Alvin Jones

No. 58, 49
- Position:: Linebacker

Personal information
- Born:: December 2, 1994 (age 30) Savannah, Georgia, U.S.
- Height:: 5 ft 10 in (1.78 m)
- Weight:: 230 lb (104 kg)

Career information
- High school:: Burges High School
- College:: UTEP
- Undrafted:: 2018

Career history
- Baltimore Ravens (2018–2019)*; Saskatchewan Roughriders (2021–2022);
- * Offseason and/or practice squad member only
- Stats at Pro Football Reference

= Alvin Jones (American football) =

American gridiron football player (born 1994)

Alvin Jones Jr. (born December 2, 1994) is an American former professional football linebacker. He played college football at UTEP, and originally signed with the Baltimore Ravens of the National Football League (NFL) as an undrafted free agent in 2018. He later played for the Saskatchewan Roughriders of the Canadian Football League (CFL).

==Professional career==
===Baltimore Ravens===
Jones signed with the Baltimore Ravens as an undrafted free agent in 2018. He was placed on injured reserve on August 31, 2018, and was released a week later. He was re-signed to the practice squad on October 15, 2018.

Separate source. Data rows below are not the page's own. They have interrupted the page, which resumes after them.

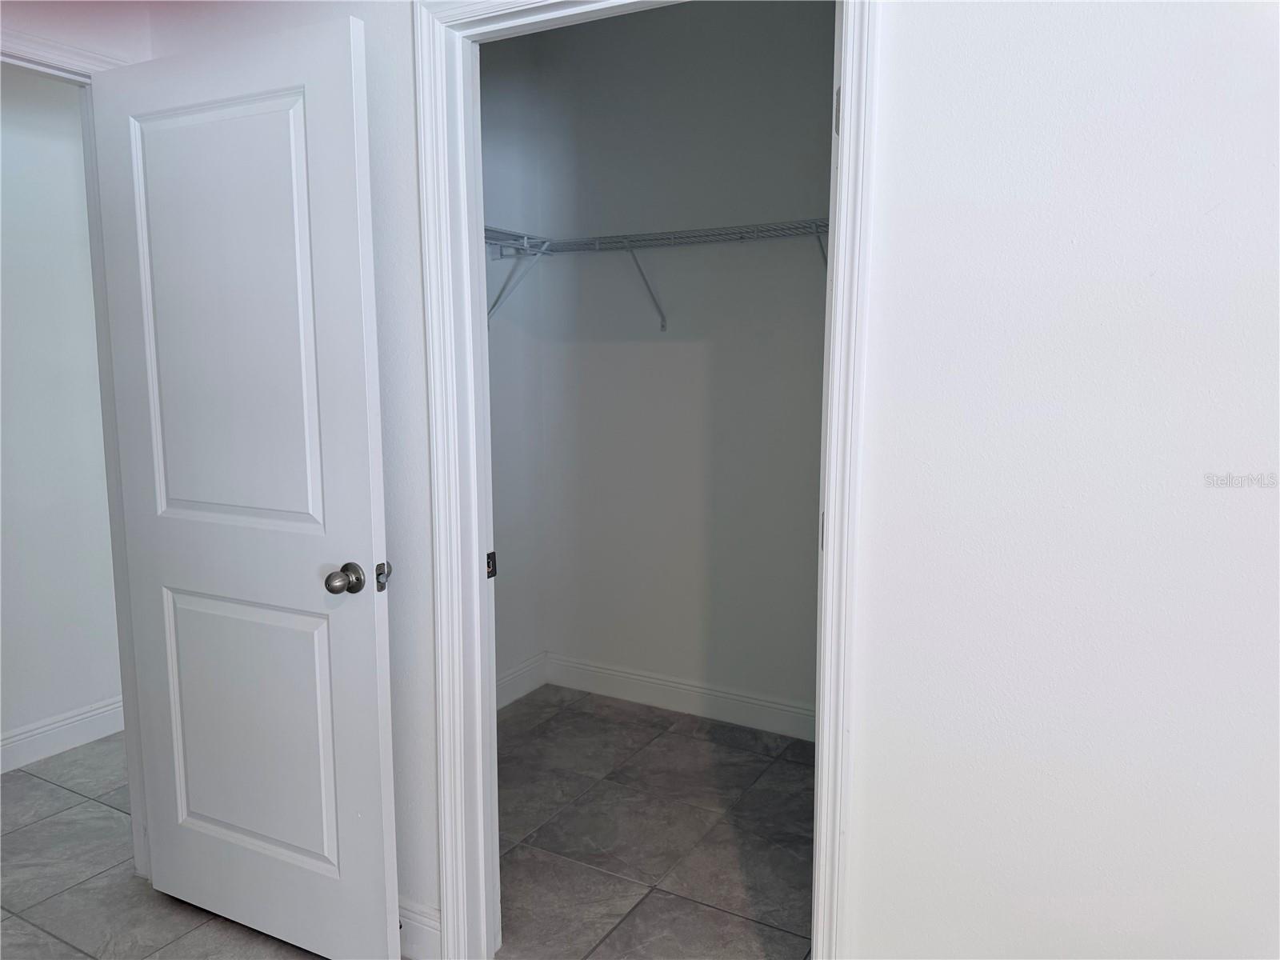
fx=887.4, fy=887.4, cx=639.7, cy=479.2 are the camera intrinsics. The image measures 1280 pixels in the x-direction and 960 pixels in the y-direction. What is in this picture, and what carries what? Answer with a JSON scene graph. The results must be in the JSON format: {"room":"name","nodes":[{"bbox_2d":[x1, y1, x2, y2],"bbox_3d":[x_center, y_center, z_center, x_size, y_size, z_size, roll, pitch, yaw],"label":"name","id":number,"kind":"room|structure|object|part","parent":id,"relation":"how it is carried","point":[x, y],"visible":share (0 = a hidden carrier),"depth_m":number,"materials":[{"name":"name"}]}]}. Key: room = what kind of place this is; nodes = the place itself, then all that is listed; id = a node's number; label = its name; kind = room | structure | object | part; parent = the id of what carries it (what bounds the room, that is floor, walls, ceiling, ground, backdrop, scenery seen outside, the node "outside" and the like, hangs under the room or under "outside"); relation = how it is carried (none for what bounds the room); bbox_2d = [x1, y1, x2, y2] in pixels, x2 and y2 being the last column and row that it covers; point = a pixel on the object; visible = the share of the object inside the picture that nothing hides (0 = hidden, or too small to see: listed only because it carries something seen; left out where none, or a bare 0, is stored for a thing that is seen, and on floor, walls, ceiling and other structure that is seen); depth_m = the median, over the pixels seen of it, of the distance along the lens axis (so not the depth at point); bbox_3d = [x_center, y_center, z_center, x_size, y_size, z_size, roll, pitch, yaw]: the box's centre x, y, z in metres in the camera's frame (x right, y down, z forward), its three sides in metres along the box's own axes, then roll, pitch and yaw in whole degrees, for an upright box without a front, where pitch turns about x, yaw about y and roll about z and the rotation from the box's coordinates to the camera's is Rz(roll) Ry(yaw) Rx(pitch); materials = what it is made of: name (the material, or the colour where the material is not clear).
{"room":"closet","nodes":[
{"label":"closet","id":0,"kind":"room"},
{"bbox_2d":[0,69,123,762],"bbox_3d":[-2.417,-0.279,2.536,0.123,2.675,4.284,4,9,29],"label":"hallway wall","id":1,"kind":"structure","parent":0,"point":[3,587],"depth_m":3.09,"materials":[{"name":"white paint"}]},
{"bbox_2d":[0,695,123,774],"bbox_3d":[-2.324,0.971,2.753,0.016,0.129,3.448,4,9,29],"label":"baseboard","id":2,"kind":"structure","parent":1,"relation":"attached to","point":[33,738],"depth_m":3.19,"materials":[{"name":"white paint"}]},
{"bbox_2d":[0,0,151,67],"bbox_3d":[-1.610,-0.192,1.865,0.125,2.702,1.336,4,9,29],"label":"left wall","id":3,"kind":"structure","parent":0,"point":[78,38],"depth_m":2.11,"materials":[{"name":"white paint"}]},
{"bbox_2d":[0,28,153,882],"bbox_3d":[-1.539,0.082,1.970,0.144,2.113,0.901,4,9,29],"label":"door frame","id":4,"kind":"structure","parent":3,"relation":"attached to","point":[126,682],"depth_m":2.24,"materials":[{"name":"white paint"}]},
{"bbox_2d":[91,7,399,959],"bbox_3d":[-0.910,0.097,2.031,0.801,2.029,0.171,4,9,29],"label":"door","id":5,"kind":"structure","parent":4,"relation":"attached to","point":[366,542],"depth_m":1.98,"materials":[{"name":"white paint"}]},
{"bbox_3d":[-0.918,-0.329,2.005,0.525,0.965,0.048,3,8,22],"label":"panel","id":6,"kind":"part","parent":5,"relation":"part of","materials":[{"name":"white paint"}]},
{"bbox_3d":[-0.943,0.610,2.159,0.540,0.646,0.050,3,8,23],"label":"panel","id":7,"kind":"part","parent":5,"relation":"part of","materials":[{"name":"white paint"}]},
{"bbox_3d":[-0.639,0.216,1.931,0.068,0.062,0.073,4,9,29],"label":"doorknob","id":8,"kind":"part","parent":5,"relation":"part of","materials":[{"name":"metal"}]},
{"bbox_2d":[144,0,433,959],"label":"left wall","id":9,"kind":"structure","parent":0,"point":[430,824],"depth_m":1.95,"materials":[{"name":"white paint"}]},
{"bbox_2d":[396,896,440,959],"bbox_3d":[-0.782,1.035,2.213,0.839,0.134,0.015,4,9,29],"label":"baseboard","id":10,"kind":"structure","parent":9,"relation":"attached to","point":[422,918],"depth_m":2.06,"materials":[{"name":"white paint"}]},
{"bbox_2d":[0,688,815,959],"bbox_3d":[-0.591,1.240,1.619,5.213,0.101,4.694,4,9,29],"label":"tile floor","id":11,"kind":"structure","parent":0,"point":[725,727],"depth_m":2.57,"materials":[{"name":"tile"}]},
{"bbox_2d":[479,32,551,706],"bbox_3d":[-0.849,-0.369,3.052,0.123,2.740,1.685,4,9,29],"label":"closet side wall","id":12,"kind":"structure","parent":0,"point":[497,354],"depth_m":3.53,"materials":[{"name":"white paint"}]},
{"bbox_2d":[483,225,554,324],"bbox_3d":[-0.691,-0.681,2.935,0.304,0.350,1.024,4,9,29],"label":"wire shelf","id":13,"kind":"object","parent":12,"relation":"attached to","point":[526,240],"visible":0.32,"depth_m":3.19,"materials":[{"name":"white metal"}]},
{"bbox_2d":[496,651,547,710],"bbox_3d":[-0.774,0.907,3.184,0.016,0.131,1.555,4,9,29],"label":"closet side baseboard","id":14,"kind":"structure","parent":12,"relation":"attached to","point":[518,674],"depth_m":3.68,"materials":[{"name":"white paint"}]},
{"bbox_2d":[408,0,879,959],"bbox_3d":[-0.011,0.094,1.753,0.943,2.148,0.149,4,9,29],"label":"closet door frame","id":15,"kind":"structure","parent":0,"point":[846,84],"depth_m":1.77,"materials":[{"name":"white paint"}]},
{"bbox_2d":[485,551,496,578],"bbox_3d":[-0.340,0.192,2.019,0.010,0.061,0.033,4,9,29],"label":"strike plate","id":16,"kind":"object","parent":15,"relation":"attached to","point":[489,566],"visible":0.75,"depth_m":2.01,"materials":[{"name":"metal"}]},
{"bbox_3d":[0.378,0.106,1.819,0.016,0.086,0.022,4,9,29],"label":"hinge","id":17,"kind":"part","parent":15,"relation":"part of","materials":[{"name":"metal"}]},
{"bbox_3d":[0.382,-0.702,1.692,0.020,0.090,0.024,4,9,29],"label":"hinge","id":18,"kind":"part","parent":15,"relation":"part of","materials":[{"name":"metal"}]},
{"bbox_2d":[529,0,835,727],"bbox_3d":[0.437,-0.390,3.325,2.001,2.688,0.123,4,9,29],"label":"closet back wall","id":19,"kind":"structure","parent":0,"point":[756,248],"depth_m":3.38,"materials":[{"name":"paint"}]},
{"bbox_2d":[504,218,831,330],"bbox_3d":[0.392,-0.681,3.027,1.833,0.353,0.344,4,9,29],"label":"wire shelf","id":20,"kind":"object","parent":19,"relation":"attached to","point":[817,227],"visible":0.59,"depth_m":3.10,"materials":[{"name":"metal"}]},
{"bbox_2d":[542,652,814,740],"bbox_3d":[0.398,0.886,3.424,1.928,0.127,0.015,4,9,29],"label":"closet back baseboard","id":21,"kind":"structure","parent":19,"relation":"attached to","point":[666,686],"depth_m":3.55,"materials":[{"name":"white paint"}]},
{"bbox_2d":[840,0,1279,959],"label":"right wall","id":22,"kind":"structure","parent":0,"point":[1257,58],"depth_m":1.37,"materials":[{"name":"white paint"}]}
]}

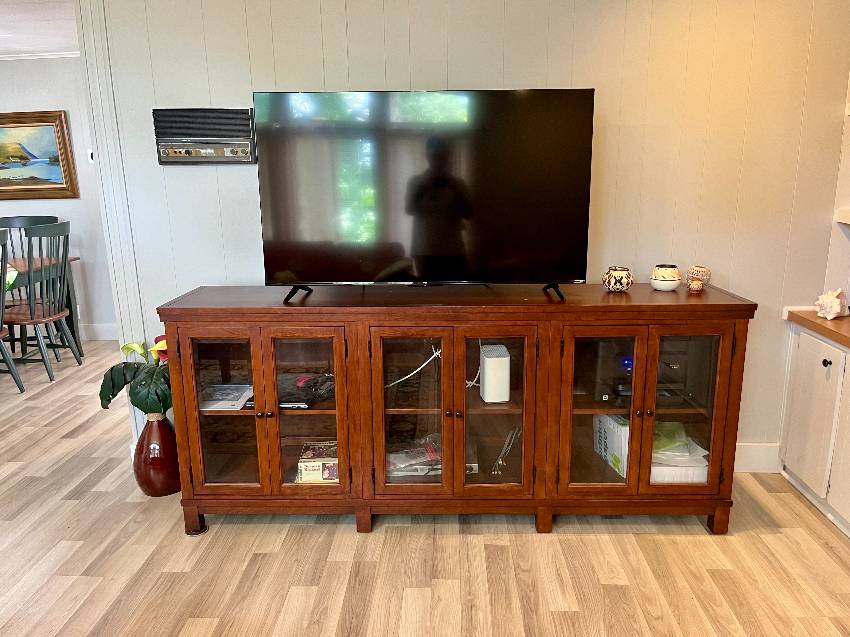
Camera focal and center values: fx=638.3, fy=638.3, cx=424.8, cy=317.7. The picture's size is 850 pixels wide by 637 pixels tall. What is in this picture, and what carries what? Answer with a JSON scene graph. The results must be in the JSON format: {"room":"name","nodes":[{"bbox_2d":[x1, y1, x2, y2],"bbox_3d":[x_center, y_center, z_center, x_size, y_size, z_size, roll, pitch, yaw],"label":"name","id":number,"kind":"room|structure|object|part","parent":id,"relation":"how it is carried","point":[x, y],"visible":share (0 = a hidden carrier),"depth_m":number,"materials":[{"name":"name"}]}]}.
{"room":"living room","nodes":[
{"label":"living room","id":0,"kind":"room"},
{"bbox_2d":[0,0,78,57],"bbox_3d":[-3.240,-1.797,3.445,6.144,0.106,3.975,0,14,2],"label":"ceiling","id":1,"kind":"structure","parent":0,"point":[58,40],"depth_m":4.26,"materials":[{"name":"white paint"}]},
{"bbox_2d":[0,56,114,342],"bbox_3d":[-3.626,-1.004,5.575,5.063,2.451,0.125,0,14,2],"label":"dining room wall","id":2,"kind":"structure","parent":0,"point":[21,102],"depth_m":5.45,"materials":[{"name":"white paint"}]},
{"bbox_2d":[0,110,78,199],"bbox_3d":[-3.566,-1.375,5.411,1.174,0.728,0.048,0,14,2],"label":"framed painting","id":3,"kind":"object","parent":2,"relation":"attached to","point":[60,184],"visible":1,"depth_m":5.40},
{"bbox_2d":[0,51,79,59],"bbox_3d":[-3.375,-2.136,5.167,4.177,0.052,0.084,0,14,2],"label":"crown molding","id":4,"kind":"structure","parent":2,"relation":"attached to","point":[21,57],"depth_m":5.23,"materials":[{"name":"white paint"}]},
{"bbox_2d":[87,148,94,163],"bbox_3d":[-2.784,-1.361,5.359,0.090,0.115,0.024,0,14,2],"label":"thermostat","id":5,"kind":"object","parent":2,"relation":"attached to","point":[90,150],"visible":0.54,"depth_m":5.35,"materials":[{"name":"white"}]},
{"bbox_2d":[79,322,117,340],"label":"baseboard","id":6,"kind":"structure","parent":2,"relation":"attached to","point":[101,334],"depth_m":5.78,"materials":[{"name":"white paint"}]},
{"bbox_2d":[0,339,849,636],"bbox_3d":[-1.804,1.035,2.314,9.001,0.074,8.018,0,14,2],"label":"floor","id":7,"kind":"structure","parent":0,"point":[622,536],"depth_m":2.46,"materials":[{"name":"brown wood"}]},
{"bbox_2d":[0,227,25,392],"bbox_3d":[-2.978,0.005,4.125,0.522,1.124,0.544,0,14,2],"label":"dining chair","id":8,"kind":"object","parent":7,"relation":"on","point":[16,379],"visible":1,"depth_m":4.28,"materials":[{"name":"wood"}]},
{"bbox_2d":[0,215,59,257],"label":"dining chair","id":9,"kind":"object","parent":7,"relation":"on","point":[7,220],"visible":0.27,"depth_m":5.29,"materials":[{"name":"wood"}]},
{"bbox_2d":[5,223,79,381],"bbox_3d":[-2.888,-0.124,4.712,0.531,1.103,0.518,0,14,2],"label":"dining chair","id":10,"kind":"object","parent":7,"relation":"on","point":[76,357],"visible":0.98,"depth_m":4.63,"materials":[{"name":"wood"}]},
{"bbox_2d":[5,253,82,352],"bbox_3d":[-3.414,0.057,4.689,1.183,0.792,1.490,0,14,2],"label":"dining table","id":11,"kind":"object","parent":7,"relation":"on","point":[74,259],"visible":0.52,"depth_m":5.08,"materials":[{"name":"brown wood"}]},
{"bbox_2d":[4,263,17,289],"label":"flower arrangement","id":12,"kind":"object","parent":11,"relation":"on","point":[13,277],"visible":0.5,"depth_m":4.40,"materials":[{"name":"plant"}]},
{"bbox_2d":[134,411,180,496],"bbox_3d":[-1.249,0.621,2.988,0.223,0.410,0.221,0,14,2],"label":"red vase","id":13,"kind":"object","parent":7,"relation":"on","point":[164,432],"visible":0.83,"depth_m":2.92,"materials":[{"name":"red ceramic"}]},
{"bbox_2d":[99,337,170,416],"bbox_3d":[-1.236,0.272,2.871,0.451,0.359,0.321,0,14,2],"label":"artificial flower","id":14,"kind":"object","parent":13,"relation":"in","point":[131,348],"visible":0.55,"depth_m":2.80,"materials":[{"name":"green plant"}]},
{"bbox_2d":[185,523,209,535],"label":"furniture coaster","id":15,"kind":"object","parent":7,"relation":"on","point":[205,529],"visible":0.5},
{"bbox_2d":[158,282,754,534],"bbox_3d":[0.120,0.371,2.747,2.294,0.962,0.507,0,14,2],"label":"tv stand","id":16,"kind":"object","parent":7,"relation":"on","point":[289,425],"visible":0.98,"depth_m":2.56,"materials":[{"name":"brown wood"}]},
{"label":"leg","id":17,"kind":"part","parent":16,"relation":"part of","materials":[{"name":"brown wood"}]},
{"bbox_3d":[-0.812,0.387,2.565,0.314,0.736,0.059,0,14,2],"label":"glass door","id":18,"kind":"part","parent":16,"relation":"part of","materials":[{"name":"brown glass"}]},
{"bbox_2d":[198,384,253,410],"bbox_3d":[-0.864,0.338,2.750,0.219,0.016,0.249,0,14,2],"label":"magazine","id":19,"kind":"object","parent":16,"relation":"in","point":[227,398],"visible":0.86,"depth_m":2.73,"materials":[{"name":"paper"}]},
{"bbox_2d":[277,371,333,407],"bbox_3d":[-0.518,0.298,2.735,0.316,0.076,0.292,9,17,32],"label":"cable bundle","id":20,"kind":"object","parent":16,"relation":"in","point":[303,384],"visible":0.69,"depth_m":2.69,"materials":[{"name":"black"}]},
{"bbox_3d":[-0.474,0.365,2.566,0.328,0.758,0.099,0,14,2],"label":"glass door","id":21,"kind":"part","parent":16,"relation":"part of","materials":[{"name":"brown glass"}]},
{"bbox_2d":[296,440,337,482],"bbox_3d":[-0.425,0.613,2.771,0.233,0.104,0.226,0,14,2],"label":"box","id":22,"kind":"object","parent":16,"relation":"in","point":[305,463],"visible":0.67,"depth_m":2.68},
{"bbox_3d":[-0.057,0.319,2.543,0.325,0.727,0.058,0,14,2],"label":"glass door","id":23,"kind":"part","parent":16,"relation":"part of","materials":[{"name":"glass"}]},
{"bbox_2d":[386,433,442,476],"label":"plastic bag","id":24,"kind":"object","parent":16,"relation":"in","point":[403,464],"visible":0.61,"depth_m":2.79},
{"bbox_2d":[386,347,442,389],"bbox_3d":[-0.069,0.208,2.830,0.291,0.193,0.119,-6,14,-21],"label":"cable","id":25,"kind":"object","parent":16,"relation":"in","point":[417,370],"visible":0.59,"depth_m":2.83,"materials":[{"name":"white plastic"}]},
{"bbox_2d":[254,88,595,302],"bbox_3d":[0.000,-0.473,2.483,1.270,0.769,0.279,0,14,2],"label":"television","id":26,"kind":"object","parent":16,"relation":"on","point":[551,134],"visible":0.99,"depth_m":2.44,"materials":[{"name":"black glass"}]},
{"bbox_3d":[0.505,-0.133,2.536,0.095,0.081,0.159,0,14,2],"label":"tv stand","id":27,"kind":"part","parent":26,"relation":"part of","materials":[{"name":"black metal"}]},
{"bbox_2d":[479,343,510,402],"bbox_3d":[0.284,0.232,2.648,0.107,0.207,0.167,0,14,2],"label":"white router","id":28,"kind":"object","parent":16,"relation":"in","point":[502,359],"visible":0.97,"depth_m":2.58,"materials":[{"name":"white plastic"}]},
{"bbox_3d":[0.267,0.355,2.544,0.344,0.797,0.084,0,14,2],"label":"glass door","id":29,"kind":"part","parent":16,"relation":"part of","materials":[{"name":"brown glass"}]},
{"bbox_2d":[491,426,521,475],"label":"cables","id":30,"kind":"object","parent":16,"relation":"in","point":[500,461],"visible":0.83,"depth_m":2.82,"materials":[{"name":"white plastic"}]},
{"bbox_3d":[0.684,0.368,2.538,0.322,0.762,0.109,0,14,2],"label":"glass door","id":31,"kind":"part","parent":16,"relation":"part of","materials":[{"name":"brown glass"}]},
{"bbox_2d":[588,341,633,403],"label":"game console","id":32,"kind":"object","parent":16,"relation":"in","point":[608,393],"visible":0.5,"depth_m":2.59,"materials":[{"name":"black"}]},
{"bbox_2d":[593,412,629,477],"bbox_3d":[0.907,0.542,2.845,0.209,0.226,0.281,-3,14,-10],"label":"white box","id":33,"kind":"object","parent":16,"relation":"in","point":[600,425],"visible":0.47,"depth_m":2.79,"materials":[{"name":"white cardboard"}]},
{"bbox_2d":[603,266,632,291],"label":"pot","id":34,"kind":"object","parent":16,"relation":"on","point":[622,277],"visible":1,"depth_m":2.65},
{"bbox_2d":[650,264,681,290],"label":"pot","id":35,"kind":"object","parent":16,"relation":"on","point":[667,284],"visible":1,"depth_m":2.66,"materials":[{"name":"white ceramic"}]},
{"bbox_2d":[650,421,708,482],"bbox_3d":[1.013,0.556,2.760,0.322,0.168,0.361,0,14,2],"label":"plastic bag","id":36,"kind":"object","parent":16,"relation":"in","point":[696,446],"visible":0.45,"depth_m":2.64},
{"bbox_2d":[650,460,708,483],"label":"white box","id":37,"kind":"object","parent":16,"relation":"in","point":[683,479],"visible":0.36,"depth_m":2.63,"materials":[{"name":"white"}]},
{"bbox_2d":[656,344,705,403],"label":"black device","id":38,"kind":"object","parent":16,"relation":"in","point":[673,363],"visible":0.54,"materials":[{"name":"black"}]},
{"bbox_3d":[1.016,0.386,2.523,0.320,0.745,0.055,0,14,2],"label":"glass door","id":39,"kind":"part","parent":16,"relation":"part of","materials":[{"name":"brown glass"}]},
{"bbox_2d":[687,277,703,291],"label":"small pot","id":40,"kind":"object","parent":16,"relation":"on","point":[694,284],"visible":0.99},
{"bbox_2d":[685,265,711,291],"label":"pots","id":41,"kind":"object","parent":16,"relation":"on","point":[706,277],"visible":0.95,"depth_m":2.68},
{"bbox_2d":[778,320,849,537],"bbox_3d":[1.943,0.500,2.564,0.576,0.784,1.028,0,14,2],"label":"base cabinet","id":42,"kind":"object","parent":7,"relation":"on","point":[803,395],"visible":0.9,"depth_m":2.75,"materials":[{"name":"white paint"}]},
{"bbox_2d":[785,308,849,347],"bbox_3d":[1.929,0.175,2.107,0.687,0.042,1.902,0,14,2],"label":"countertop","id":43,"kind":"structure","parent":42,"relation":"on","point":[849,320],"depth_m":2.70,"materials":[{"name":"brown wood"}]},
{"bbox_2d":[814,288,847,319],"bbox_3d":[1.777,-0.071,2.792,0.186,0.129,0.121,-9,16,-31],"label":"seashell","id":44,"kind":"object","parent":43,"relation":"on","point":[835,309],"visible":1,"depth_m":2.75,"materials":[{"name":"white"}]},
{"bbox_3d":[1.676,0.186,2.678,0.027,0.029,0.030,0,14,2],"label":"knob","id":45,"kind":"part","parent":42,"relation":"part of","materials":[{"name":"metal"}]},
{"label":"cabinet door","id":46,"kind":"part","parent":42,"relation":"part of","materials":[{"name":"white paint"}]},
{"bbox_2d":[80,0,849,464],"bbox_3d":[0.463,-0.456,2.972,3.742,2.448,0.127,0,14,2],"label":"paneled wall","id":47,"kind":"structure","parent":0,"point":[363,81],"depth_m":2.79,"materials":[{"name":"paint"}]},
{"bbox_2d":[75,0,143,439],"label":"door trim","id":48,"kind":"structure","parent":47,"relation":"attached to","point":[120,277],"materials":[{"name":"white paint"}]},
{"bbox_2d":[153,107,257,164],"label":"intercom radio","id":49,"kind":"object","parent":47,"relation":"attached to","point":[241,141],"visible":0.96,"depth_m":2.82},
{"bbox_2d":[734,442,780,472],"bbox_3d":[0.510,0.689,3.160,2.741,0.154,0.017,0,14,2],"label":"baseboard","id":50,"kind":"structure","parent":47,"relation":"attached to","point":[761,459],"depth_m":3.12,"materials":[{"name":"white paint"}]},
{"bbox_2d":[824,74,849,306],"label":"right wall","id":51,"kind":"structure","parent":0,"point":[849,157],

Jones signed a reserve/future contract on January 7, 2019. He was placed on injured reserve on August 31, 2019, and waived from injured reserve with an injury settlement on September 10.

===Saskatchewan Roughriders===
After two years away from football, Jones signed with the Saskatchewan Roughriders of the CFL on October 21, 2021. He was released on June 4, 2022.

==Personal life==
Jones is the fraternal twin brother of Minnesota Vikings running back Aaron Jones; Alvin is older than Aaron by 30 minutes. Their parents, Alvin Sr. and Vurgess, were both career NCOs in the US Army, with a combined 56 years of service.